Levenshtein distance is based on the notion of an "edit script" that transforms one string into another. It's very closely related to the Needleman-Wunsch algorithm used for aligning DNA sequences by inserting gap characters, in which we search for the alignment that maximises a score in O(nm) time using dynamic programming. Exact matches between characters increase the score, while mismatches or inserted gap characters reduce the score. An example alignment of AACTTGCCA
and AATGCGAT
:
AACTTGCCA-
AA-T-GCGAT
(6 matches, 1 mismatch, 3 gap characters, 3 gap regions)
We can think of the top string being the "starting" sequence that we are transforming into the "final" sequence on the bottom. Each column containing a -
gap character on the bottom is a deletion, each column with a -
on the top is an insertion, and each column with different (non-gap) characters is a substitution. There are 2 deletions, 1 insertion and 1 substitution in the above alignment, so the Levenshtein distance is 4.
Here is another alignment of the same strings, with the same Levenshtein distance:
AACTTGCCA-
AA--TGCGAT
(6 matches, 1 mismatch, 3 gap characters, 2 gap regions)
But notice that although there are the same number of gaps, there is one less gap region. Because biological processes are more likely to create wide gaps than multiple separate gaps, biologists prefer this alignment -- and so will the users of your program.
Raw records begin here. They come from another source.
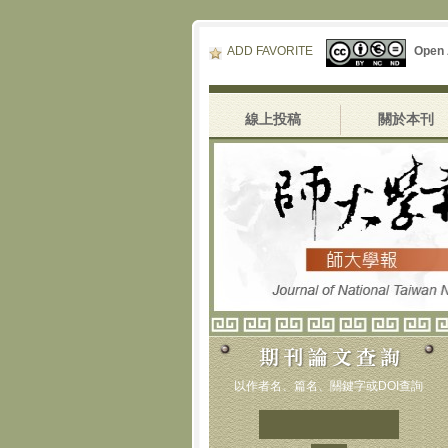
ADD FAVORITE
Open
線上投稿
關於本刊
以作者名、篇名、關鍵字或DOI查詢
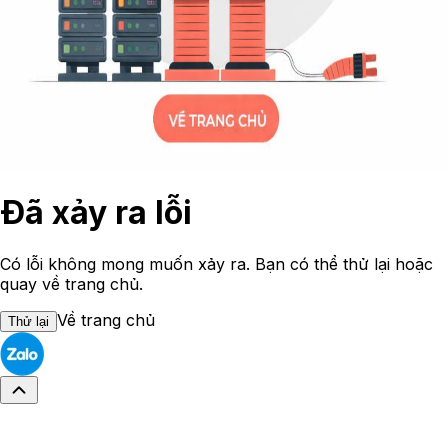
Đã xảy ra lỗi
Có lỗi không mong muốn xảy ra. Bạn có thể thử lại hoặc
quay về trang chủ.
Về trang chủ
Thử lại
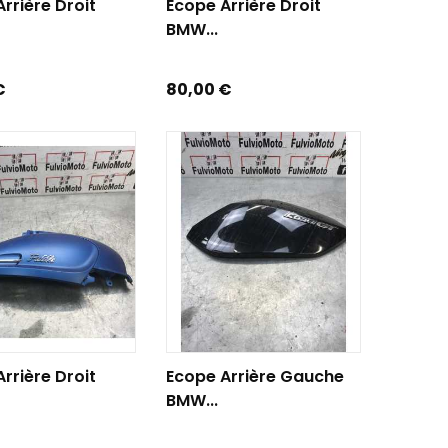
rrière Droit
Ecope Arrière Droit
BMW...
Prix
€
80,00 €
R AU PANIER
AJOUTER AU PANIER
rrière Droit
Ecope Arrière Gauche
BMW...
This is accomplished by also penalising the number of gap regions in the scores that we compute. An O(nm) algorithm to accomplish this for strings of lengths n and m was given by Gotoh in 1982 in a paper called "An improved algorithm for matching biological sequences". Unfortunately, I can't find any links to free full text of the paper -- but there are many useful tutorials that you can find by googling "sequence alignment" and "affine gap penalty".
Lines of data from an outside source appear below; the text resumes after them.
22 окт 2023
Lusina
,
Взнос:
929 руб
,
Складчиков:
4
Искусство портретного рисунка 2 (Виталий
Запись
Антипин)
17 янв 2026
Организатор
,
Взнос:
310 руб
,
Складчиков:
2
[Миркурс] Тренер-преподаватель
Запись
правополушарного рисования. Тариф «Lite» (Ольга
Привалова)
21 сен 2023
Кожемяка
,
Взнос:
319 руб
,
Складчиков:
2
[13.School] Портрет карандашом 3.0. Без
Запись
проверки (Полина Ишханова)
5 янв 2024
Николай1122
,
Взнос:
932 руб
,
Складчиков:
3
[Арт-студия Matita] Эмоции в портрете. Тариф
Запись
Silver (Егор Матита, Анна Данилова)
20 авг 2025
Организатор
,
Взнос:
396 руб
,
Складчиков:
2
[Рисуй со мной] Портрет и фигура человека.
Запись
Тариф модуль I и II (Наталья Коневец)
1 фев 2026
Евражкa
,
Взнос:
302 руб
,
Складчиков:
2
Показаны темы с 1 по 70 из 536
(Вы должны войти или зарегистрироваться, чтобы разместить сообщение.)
In general, different choices of match, mismatch, gap and gap region weights will give different alignments, but any negative score for gap regions will prefer the bottom alignment above to the top one.
What does all this have to do with your problem? If you use Gotoh's algorithm on individual characters with a suitable gap penalty (arrived at with a few empirical tests), you should find a significant decrease in the the number of terrible-looking alignments like the example you gave.
Efficiency Considerations
Ideally, you could just do this on characters and ignore lines altogether, since the affine penalty will work to cluster changes into blocks spanning many lines wherever it can. But because of the higher running time, it may be more realistic to do a first pass on lines and then rerun the algorithm on characters, using as input all lines that are not identical. Under this scheme, any shared block of identical lines can be handled by compressing it into a single "character" with inflated matching weight, which helps to ensure no "crossings" appear.